Corriere del Mezzogiorno (Puglia)
La biodiversità a tavola protegge la salute, il territorio e la natura
Riscoprire i prodotti di un tempo per stare meglio
Un tempo, i nostri nonni soffrivano la fame. Sicuramente c’erano meno tipologie di cibo a disposizione, si faceva un minor uso di carne e di proteine complesse, si mangiava molta verdura, magari autoprodotta, ma soprattutto quello che influiva nettamente sulla sensazione di fame era il dispendio energetico, notevolmente maggiore rispetto a quello che si presenta oggigiorno. Molti svolgevano lavori pesanti e manuali, dalla coltivazione dei campi, al lavoro in fabbrica, dove l’automazione era ancora agli inizi e quindi le esigenze caloriche erano alte. La cucina era stagionale, ricca di legumi, verdura, carboidrati semplici. La dieta mediterranea, ci hanno insegnato negli ultimi decenni, fa bene alla salute, eppure si potrebbe andare ancora più in là, approfondire ulteriormente quella quota di salute che fa già parte della tradizione, della storia del territorio. La riscoperta del territorio gastronomico, è oggi affidata a coltivatori coraggiosi, artigiani intelligenti e chef sagaci che hanno capito che il nuovo viene da ciò che abbiamo dimenticato, dal recupero della memoria gastronomica dei nostri predecessori. Se la moda richiama periodicamente elementi del passato per creare contaminazioni visive, il recupero di prodotti di un tempo, soprattutto vegetali introduce la possibilità di migliorare la biodiversità. Le colture estensive hanno infatti spazzato via alcune tipicità agricole terrioriali perchè poco remunerative, come il grano Senatore Cappelli, negli ultimi anni recuperato e restituito a dignità di pasta e di farina. In un mondo che bada agli interessi del mercato, alla richiesta dei consumatori, il grave rischio è quello di diventare monocolturali, di concentrarsi cioè su quelle produzioni che riescono a coniugare resistenza, produttivittà, gradevolezza. Ma la natura, per fortuna, è enormemente più generosa.

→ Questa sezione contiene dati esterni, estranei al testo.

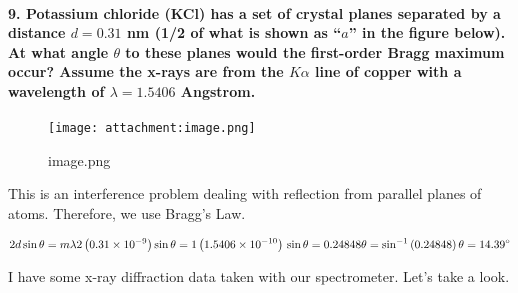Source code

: \documentclass[11pt]{article}
\makeatletter
\def\maxwidth{\ifdim\Gin@nat@width>\linewidth\linewidth
    \else\Gin@nat@width\fi}
\let\Oldincludegraphics\includegraphics
\renewcommand{\includegraphics}[1]{\Oldincludegraphics[width=.8\maxwidth]{#1}}
\makeatother
\begin{document}
    \paragraph{\texorpdfstring{9. Potassium chloride (KCl) has a set of
crystal planes separated by a distance \(d=0.31\) nm (1/2 of what is
shown as ``\(a\)'' in the figure below). At what angle \(\theta\) to
these planes would the first-order Bragg maximum occur? Assume the
x-rays are from the \(K\alpha\) line of copper with a wavelength of
\(\lambda=1.5406\)
Angstrom.}{9. Potassium chloride (KCl) has a set of crystal planes separated by a distance d=0.31 nm (1/2 of what is shown as ``a'' in the figure below). At what angle \textbackslash{}theta to these planes would the first-order Bragg maximum occur? Assume the x-rays are from the K\textbackslash{}alpha line of copper with a wavelength of \textbackslash{}lambda=1.5406 Angstrom.}}\label{potassium-chloride-kcl-has-a-set-of-crystal-planes-separated-by-a-distance-d0.31-nm-12-of-what-is-shown-as-a-in-the-figure-below.-at-what-angle-theta-to-these-planes-would-the-first-order-bragg-maximum-occur-assume-the-x-rays-are-from-the-kalpha-line-of-copper-with-a-wavelength-of-lambda1.5406-angstrom.}

\begin{figure}[htbp]
\centering
\texttt{[image: attachment:image.png]}
\caption{image.png}
\end{figure}

This is an interference problem dealing with reflection from parallel
planes of atoms. Therefore, we use Bragg's Law.

\[\begin{equation}
2 d\sin\theta = m\lambda\\
\\
2\left(0.31\times10^{-9}\right)\sin\theta=1\left(1.5406\times10^{-10}\right)\\
\\
\sin\theta = 0.24848\\
\\
\theta = \sin^{-1}\left(0.24848\right)\\
\\
\theta = 14.39^{\circ}
\end{equation}\]

I have some x-ray diffraction data taken with our spectrometer. Let's
take a look.
\end{document}
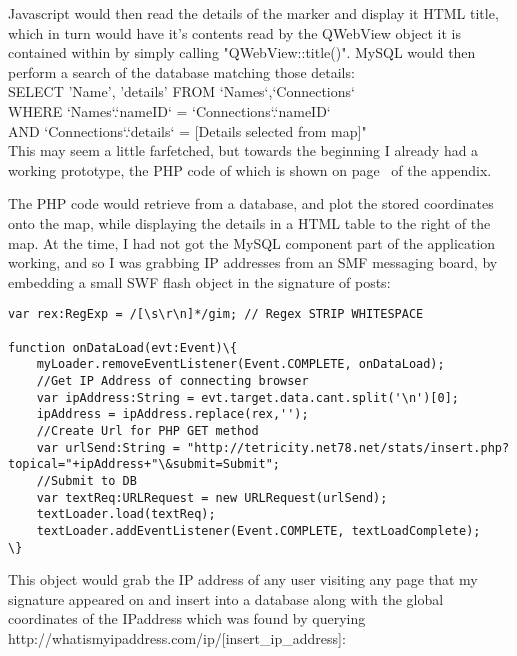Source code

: Javascript would then read the details of the marker and display it HTML title, which in turn would have it's contents read by the QWebView object it is contained within by simply calling "QWebView::title()". MySQL would then perform a search of the database matching those details:\\

 SELECT 'Name', 'details' FROM `Names`,`Connections`\\
\tab WHERE `Names`.`nameID` = `Connections`.`nameID`\\
\tab AND `Connections`.`details` = [Details selected from map]"\\

This may seem a little farfetched, but towards the beginning I already had a working prototype, the PHP code of which is shown on page~\pageref{gmaps} of the appendix.

The PHP code would retrieve from a database, and plot the stored coordinates onto the map, while displaying the details in a HTML table to the right of the map. At the time, I had not got the MySQL component part of the application working, and so I was grabbing IP addresses from an SMF messaging board, by embedding a small SWF flash object in the signature of posts:

\begin{lstlisting}[title=\bf Snippet from counter.fla]
var rex:RegExp = /[\s\r\n]*/gim; // Regex STRIP WHITESPACE

function onDataLoad(evt:Event)\{
	myLoader.removeEventListener(Event.COMPLETE, onDataLoad);
	//Get IP Address of connecting browser
	var ipAddress:String = evt.target.data.cant.split('\n')[0];
	ipAddress = ipAddress.replace(rex,'');
	//Create Url for PHP GET method
	var urlSend:String = "http://tetricity.net78.net/stats/insert.php?topical="+ipAddress+"\&submit=Submit";
	//Submit to DB
	var textReq:URLRequest = new URLRequest(urlSend);
	textLoader.load(textReq);
	textLoader.addEventListener(Event.COMPLETE, textLoadComplete);
\}
\end{lstlisting}
This object would grab the IP address of any user visiting any page that my signature appeared on and insert into a database along with the global coordinates of the IPaddress which was found by querying http://whatismyipaddress.com/ip/[insert\_ip\_address]:

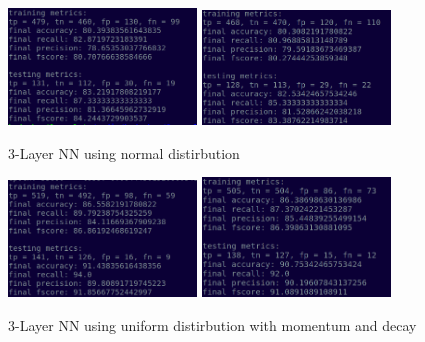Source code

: \documentclass[a4paper,10pt,twoside]{article}
\begin{document}
\begin{figure}[h!]
\centering
\includegraphics[scale=1.0, width=5cm]{Fig7.png}
\includegraphics[scale=1.0, width=5cm]{Fig8.png}
\caption*{3-Layer NN using normal distirbution}
\end{figure}

\begin{figure}[h!]
\centering
\includegraphics[scale=1.0, width=5cm]{Fig9.png}
\includegraphics[scale=1.0, width=5cm]{Fig10.png}
\caption*{3-Layer NN using uniform distirbution with momentum and decay}
\end{figure}


\newpage
\onecolumn
\end{document}
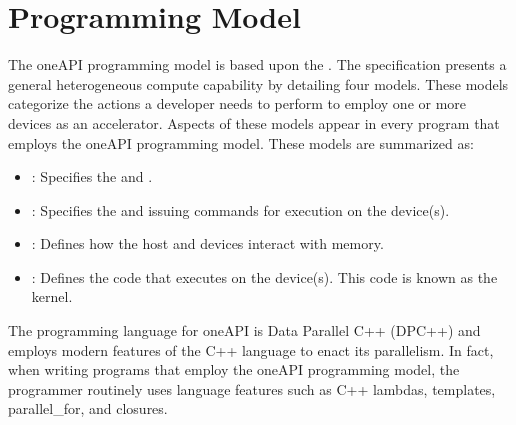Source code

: \documentclass[letterpaper,10pt,english]{sphinxmanual}
\begin{document}
\chapter{Programming Model}
\label{\detokenize{programming-model/index:programming-model}}\label{\detokenize{programming-model/index:oneapi-programming-model}}\label{\detokenize{programming-model/index::doc}}
The oneAPI programming model is based upon the .
The specification presents a general heterogeneous compute capability by
detailing four models. These models categorize the actions a developer
needs to perform to employ one or more devices as an accelerator.
Aspects of these models appear in every program that employs the oneAPI
programming model. These models are summarized as:
\begin{itemize}
\item {} 
{\hyperref[\detokenize{programming-model/platform-model:platform-model}]{}}: Specifies the {\hyperref[\detokenize{glossary:term-host}]{}} and {\hyperref[\detokenize{glossary:term-device}]{}}.

\item {} 
{\hyperref[\detokenize{programming-model/execution-model:execution-model}]{}}: Specifies the {\hyperref[\detokenize{glossary:term-command-queue}]{}} and
issuing commands for execution on the device(s).

\item {} 
{\hyperref[\detokenize{programming-model/memory-model:memory-model}]{}}: Defines how the host and devices interact with
memory.

\item {} 
{\hyperref[\detokenize{programming-model/kernel-programming-model:kernel-programming-model}]{}}: Defines the code that executes on
the device(s). This code is known as the kernel.

\end{itemize}

The programming language for oneAPI is Data Parallel C++ (DPC++) and
employs modern features of the C++ language to enact its parallelism. In
fact, when writing programs that employ the oneAPI programming model,
the programmer routinely uses language features such as C++ lambdas,
templates, parallel\_for, and closures.
\end{document}
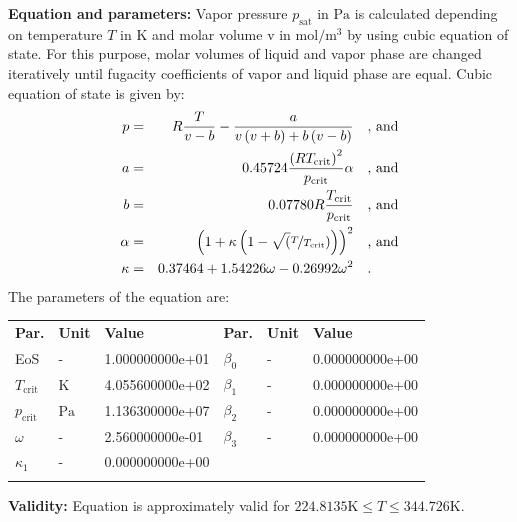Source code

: \textbf{Equation and parameters:}
\newline
%
Vapor pressure $p_\mathrm{sat}$ in $\si{\pascal}$ is calculated depending on temperature $T$ in $\si{\kelvin}$ and molar volume v in $\si{\mole\per\cubic\meter}$ by using cubic equation of state. For this purpose, molar volumes of liquid and vapor phase are changed iteratively until fugacity coefficients of vapor and liquid phase are equal. Cubic equation of state is given by:
\begin{equation*}
\begin{split}
p &=& R \frac{T}{v - b} - \frac{a}{v \left(v + b\right) + b \left(v - b\right)} & \quad\text{, and} \\
a &=& 0.45724 \frac{\left(R T_\mathrm{crit} \right)^2}{p_\mathrm{crit}} \alpha & \quad\text{, and} \\
b &=& 0.07780 R \frac{T_\mathrm{crit}}{p_\mathrm{crit}} & \quad\text{, and} \\
\alpha &=& \left(1 + \kappa \left(1 - \sqrt(\nicefrac{T}{T_\mathrm{crit}}) \right) \right)^2 & \quad\text{, and} \\
\kappa &=& 0.37464 + 1.54226 \omega - 0.26992 \omega^2 & \quad\text{.}
\end{split}
\end{equation*}
%
The parameters of the equation are:
%
\begin{longtable}[l]{lll|lll}
\toprule
\addlinespace
\textbf{Par.} & \textbf{Unit} & \textbf{Value} &	\textbf{Par.} & \textbf{Unit} & \textbf{Value} \\
\addlinespace
\midrule
\endhead

\bottomrule
\endfoot
\bottomrule
\endlastfoot
\addlinespace

EoS & - & 1.000000000e+01 & $\beta_0$ & - & 0.000000000e+00 \\
$T_\mathrm{crit}$ & $\si{\kelvin}$ & 4.055600000e+02 & $\beta_1$ & - & 0.000000000e+00 \\
$p_\mathrm{crit}$ & $\si{\pascal}$ & 1.136300000e+07 & $\beta_2$ & - & 0.000000000e+00 \\
$\omega$ & - & 2.560000000e-01 & $\beta_3$ & - & 0.000000000e+00 \\
$\kappa_1$ & - & 0.000000000e+00 & & & \\

\addlinespace\end{longtable}

\textbf{Validity:}
\newline
Equation is approximately valid for $224.8135 \si{\kelvin} \leq T \leq 344.726 \si{\kelvin}$.
\newline

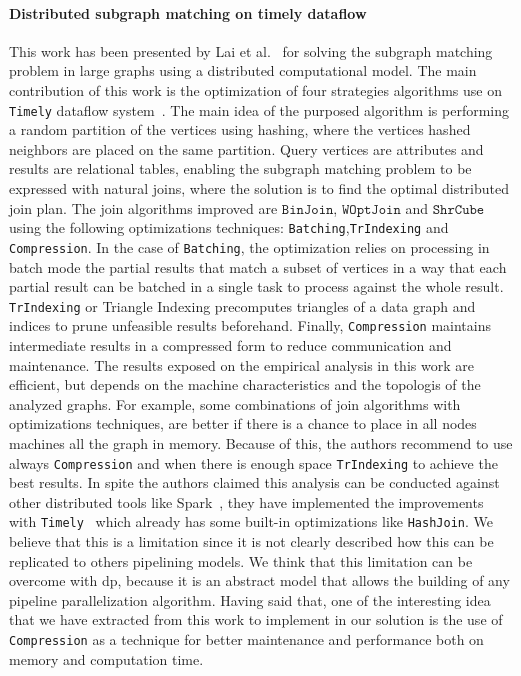 \paragraph{Distributed subgraph matching on timely dataflow} This work has been presented by Lai et al.~\cite{Lai} for solving the subgraph matching problem in large graphs using a distributed computational model.
The main contribution of this work is the optimization of four strategies algorithms use on \texttt{Timely} dataflow system~\cite{timelyflow}. 
The main idea of the purposed algorithm is performing a random partition of the vertices using hashing, where the vertices hashed neighbors are placed on the same partition.
Query vertices are attributes and results are relational tables, enabling the subgraph matching problem to be expressed with natural joins, where the solution is to find the optimal distributed join plan.
The join algorithms improved are $\mathtt{BinJoin}$, $\mathtt{WOptJoin}$ and $\mathtt{ShrCube}$ using the following optimizations techniques: \texttt{Batching},\texttt{TrIndexing} and \texttt{Compression}.
In the case of \texttt{Batching}, the optimization relies on processing in batch mode the partial results that match a subset of vertices in a way that each partial result can be batched in a single task to process against the whole result.
\texttt{TrIndexing} or Triangle Indexing precomputes triangles of a data graph and indices to prune unfeasible results beforehand. Finally, \texttt{Compression} maintains intermediate results in a compressed form to reduce communication and maintenance. 
The results exposed on the empirical analysis in this work are efficient, but depends on the machine characteristics and the topologis of the analyzed graphs. 
For example, some combinations of join algorithms with optimizations techniques, are better if there is a chance to place in all nodes machines all the graph in memory. Because of this, the authors recommend to use always \texttt{Compression} and when there is enough space \texttt{TrIndexing} to achieve the best results. 
In spite the authors claimed this analysis can be conducted against other distributed tools like Spark~\cite{apachespark}, they have implemented the improvements with \texttt{Timely}~\cite{timelyflow} which already has some built-in optimizations like \texttt{HashJoin}.
We believe that this is a limitation since it is not clearly described how this can be replicated to others pipelining models.
We think that this limitation can be overcome with \acrshort{dp}, because it is an abstract model that allows the building of any pipeline parallelization algorithm.
Having said that, one of the interesting idea that we have extracted from this work to implement in our solution is the use of \texttt{Compression} as a technique for better maintenance and performance both on memory and computation time.

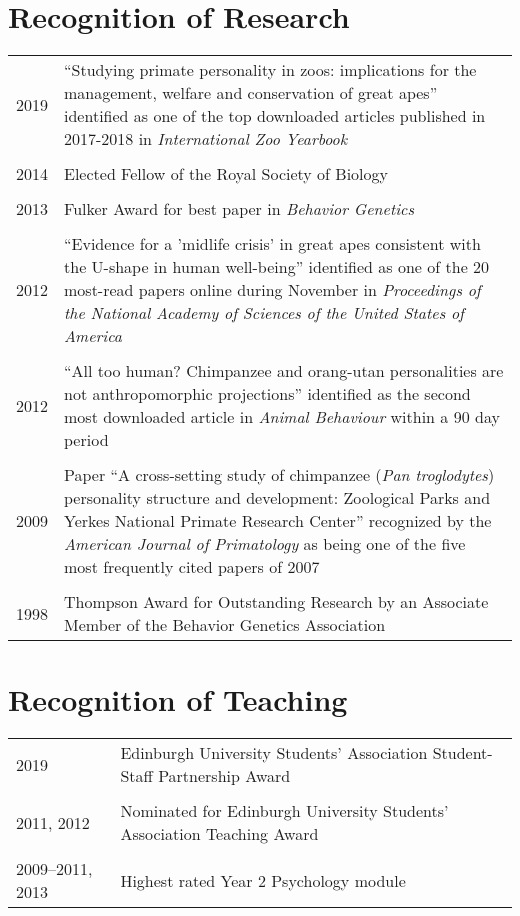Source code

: \documentclass[11pt]{article}
\begin{document}
\section*{Recognition of Research}
\begin{tabular}{p{3cm}p{12cm}}
2019 &  ``Studying primate personality in zoos: implications for the
management, welfare and conservation of great apes'' identified as one
of the top downloaded articles published in 2017-2018 in
\textit{International Zoo Yearbook} \\ \\

2014 & Elected Fellow of the Royal Society of Biology \\ \\

2013 & Fulker Award for best paper in \textit{Behavior Genetics} \\ \\

2012 & ``Evidence for a 'midlife crisis' in great apes consistent with
the U-shape in human well-being'' identified as one of the 20
most-read papers online during November in \textit{Proceedings of the National Academy of
Sciences of the United States of America} \\ \\

2012 & ``All too human? Chimpanzee and orang-utan personalities are
not anthropomorphic projections'' identified as the second most
downloaded article in \textit{Animal Behaviour} within a 90 day period
\\ \\

2009 & Paper ``A cross-setting study of chimpanzee (\textit{Pan
troglodytes}) personality structure and development: Zoological
Parks and Yerkes National Primate Research Center'' recognized by the
\textit{American Journal of Primatology} as being one of the five most
frequently cited papers of 2007 \\ \\

1998 & Thompson Award for Outstanding
Research by an Associate Member of the Behavior Genetics Association
\end{tabular}

\section*{Recognition of Teaching}
\begin{tabular}{p{3cm}p{12cm}}
2019 & Edinburgh University Students' Association Student-Staff
Partnership Award \\ \\

2011, 2012 & Nominated for Edinburgh University Students' Association
Teaching Award \\ \\

2009--2011, 2013 & Highest rated Year 2 Psychology module 
\end{tabular}
\end{document}
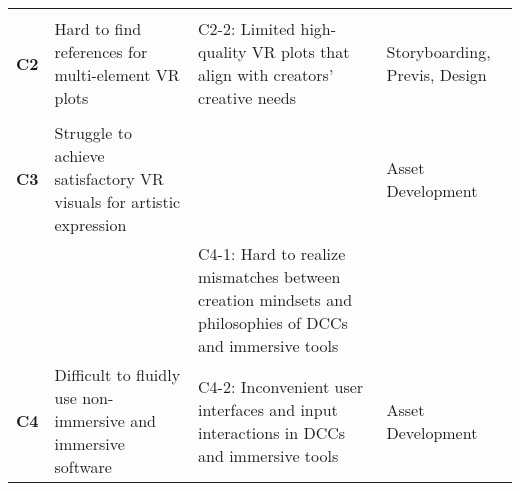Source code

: \begin{table*}
\begin{tabular}{@{}lp{5.1cm}m{7.6cm}p{3.2cm}@{}}
             &               & \cellcolor[HTML]{edf5f7}{C2-1: Hard to describe and access multi-element plots based on story elements and desired outcomes}                                                                                     &                                     \\ %
                            \multirow{-3}{*}{\textbf{C2}}    &    \multirow{-3}{*}{\parbox{4.5cm}{Hard to find references for multi-element VR plots}}                                                                                     & {C2-2: Limited high-quality VR plots that align with creators' creative needs}                                                               &     \multirow{-2.5}{*}{\parbox{3.2cm}{Storyboarding, Previs, Design}}                                                                                        \\ \hline
                                       &       &  \cellcolor[HTML]{edf5f7}{C3-1: Difficult to plan and manage visual details under VR’s real-time performance constraints}                                                                                                   &                                             \\ %
                            \multirow{-3}{*}{\textbf{C3}}      &    \multirow{-3}{*}{\parbox{4.5cm}{Struggle to achieve satisfactory VR visuals for artistic expression}}                                                                                    &  \cellcolor[HTML]{edf5f7}{C3-2: Hard to achieve professional-grade visual quality with immersive tools alone}     &            \multirow{-3}{*}{Asset Development}                                                                                     \\ \hline
         &              & {C4-1: Hard to realize mismatches between creation mindsets and philosophies of DCCs and immersive tools}                                            &                                                   \\ %
                             \multirow{-3}{*}{\textbf{C4}}   &   \multirow{-3}{*}{\parbox{4.5cm}{Difficult to fluidly use non-immersive and immersive software}}                                                                               &  {C4-2: Inconvenient user interfaces and input interactions in DCCs and immersive tools}                                                                                    &     \multirow{-3}{*}{Asset Development}                                                                                  \\ \hline


\end{tabular}
\end{table*}
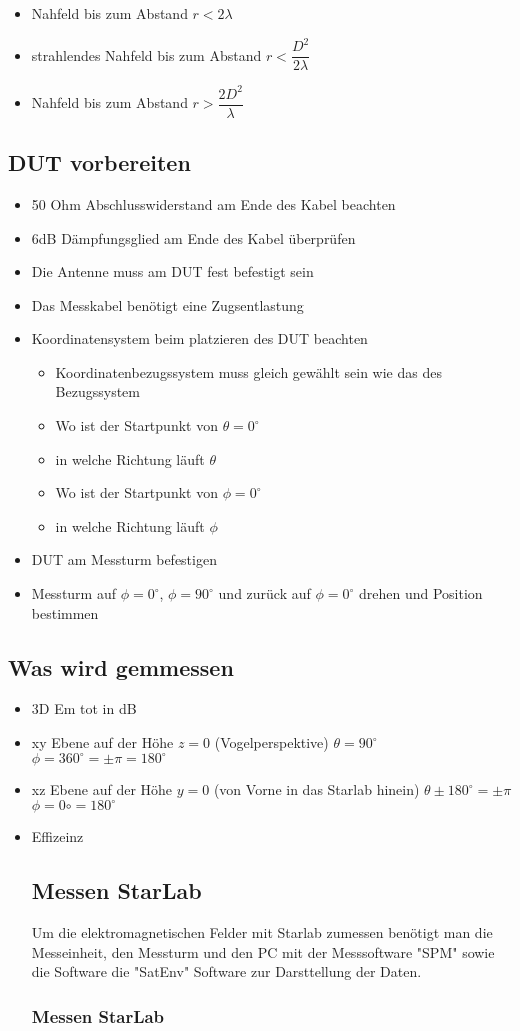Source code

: 	\begin{itemize}
	\item Nahfeld bis zum Abstand $r<2\lambda$
	\item strahlendes Nahfeld bis zum Abstand $r<\dfrac{D^2}{2\lambda}$
	\item Nahfeld bis zum Abstand $r>\dfrac{2D^2}{\lambda}$
\end{itemize}	 

	\subsection{DUT vorbereiten}
	\begin{itemize}
	\item 50 Ohm Abschlusswiderstand am Ende des Kabel beachten
	\item 6dB Dämpfungsglied am Ende des Kabel überprüfen
	\item Die Antenne muss am DUT fest befestigt sein
	\item Das Messkabel benötigt eine Zugsentlastung
	\item Koordinatensystem beim platzieren des DUT beachten
	\begin{itemize}
	\item Koordinatenbezugssystem muss gleich gewählt sein wie das des Bezugssystem
	\item Wo ist der Startpunkt von $\theta=0^\circ$
	\item in welche Richtung läuft $\theta$
	\item Wo ist der Startpunkt von $\phi=0^\circ$
	\item in welche Richtung läuft $\phi$
	\end{itemize}
	\item DUT am Messturm befestigen 
	\item Messturm auf $\phi=0^\circ$, $\phi=90^\circ$ und zurück auf $\phi=0^\circ$ drehen und Position bestimmen
	\end{itemize}
\subsection{Was wird gemmessen}
\begin{itemize}
	\item 3D Em tot in dB
	\item xy Ebene auf der Höhe $z=0$ (Vogelperspektive) $\theta=90^\circ$ $\phi=360^\circ= \pm \pi=180^\circ$
	\item xz Ebene auf der Höhe $y=0$ (von Vorne in das Starlab hinein) $\theta\pm 180^\circ =\pm \pi$ $\phi= 0\circ = 180^\circ$
	\item Effizeinz
	\subsection{Messen StarLab}
	Um die elektromagnetischen Felder mit Starlab zumessen benötigt man  die Messeinheit, den Messturm und den PC mit der Messsoftware "SPM" sowie die Software die "SatEnv" Software  zur Darsttellung der Daten.
	\subsubsection{Messen StarLab}
\end{itemize}

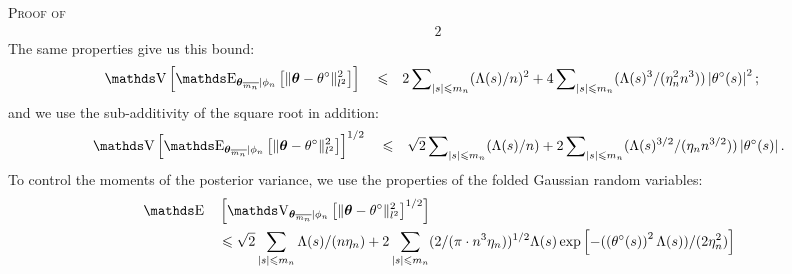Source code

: \begin{pro}{\textsc{Proof of }\\}
\begin{alignat*}{2}
\end{alignat*}
The same properties give us this bound:
\begin{alignat*}{3}
&\V\left[\E_{\boldsymbol{\theta}_{\overline{m_{n}}} \vert \phi_{n}}\left[\Vert \boldsymbol{\theta} - \theta^{\circ} \Vert_{l^{2}}^{2}\right]\right] &&\leq&& 2 \sum\nolimits_{\vert s \vert \leq m_{n}} (\Lambda(s)/n)^{2} + 4 \sum\nolimits_{\vert s \vert \leq m_{n}}(\Lambda(s)^{3}/(\eta_{n}^{2} n^{3})) \left\vert\theta^{\circ}(s)\right\vert^{2};
\end{alignat*}
and we use the sub-additivity of the square root in addition:
\begin{alignat*}{3}
&\V\left[\E_{\boldsymbol{\theta}_{\overline{m_{n}}} \vert \phi_{n}}\left[\Vert \boldsymbol{\theta} - \theta^{\circ} \Vert_{l^{2}}^{2}\right]\right]^{1/2} &&\leq&& \sqrt{2}\sum\nolimits_{\vert s \vert \leq m_{n}} (\Lambda(s)/n) + 2 \sum\nolimits_{\vert s \vert \leq m_{n}}(\Lambda(s)^{3/2}/(\eta_{n} n^{3/2})) \left\vert\theta^{\circ}(s)\right\vert.\\
\end{alignat*}
To control the moments of the posterior variance, we use the properties of the folded Gaussian random variables:
\begin{alignat*}{2}
&\E&&\left[\V_{\boldsymbol{\theta}_{\overline{m_{n}}} \vert \phi_{n}}\left[\Vert \boldsymbol{\theta} - \theta^{\circ} \Vert_{l^{2}}^{2}\right]^{1/2}\right]\\
& && \leq \sqrt{2} \sum\limits_{\vert s \vert \leq m_{n}} \Lambda(s)/(n \eta_{n}) + 2 \sum\limits_{\vert s \vert \leq m_{n}} (2/(\pi \cdot n^{3} \eta_{n}))^{1/2}\Lambda(s) \exp\left[-(\left(\theta^{\circ}(s)\right)^{2} \Lambda(s))/(2 \eta_{n}^{2})\right]\\

\end{alignat*}
\end{pro}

Scegliere di portare in tavola per esempio, un legume minore come il cece nero, che un tempo neanche tanto lontano faceva parte della nostra dieta settimanale, non vuol dire solo fare una scelta di recupero della memoria terrioriale, ma anche lasciare spazio a quelle colture che diversamente si perderebbero per sempre, diminuendo la varietà e la ricchezza che la natura ha offerto alla terra e quindi a noi.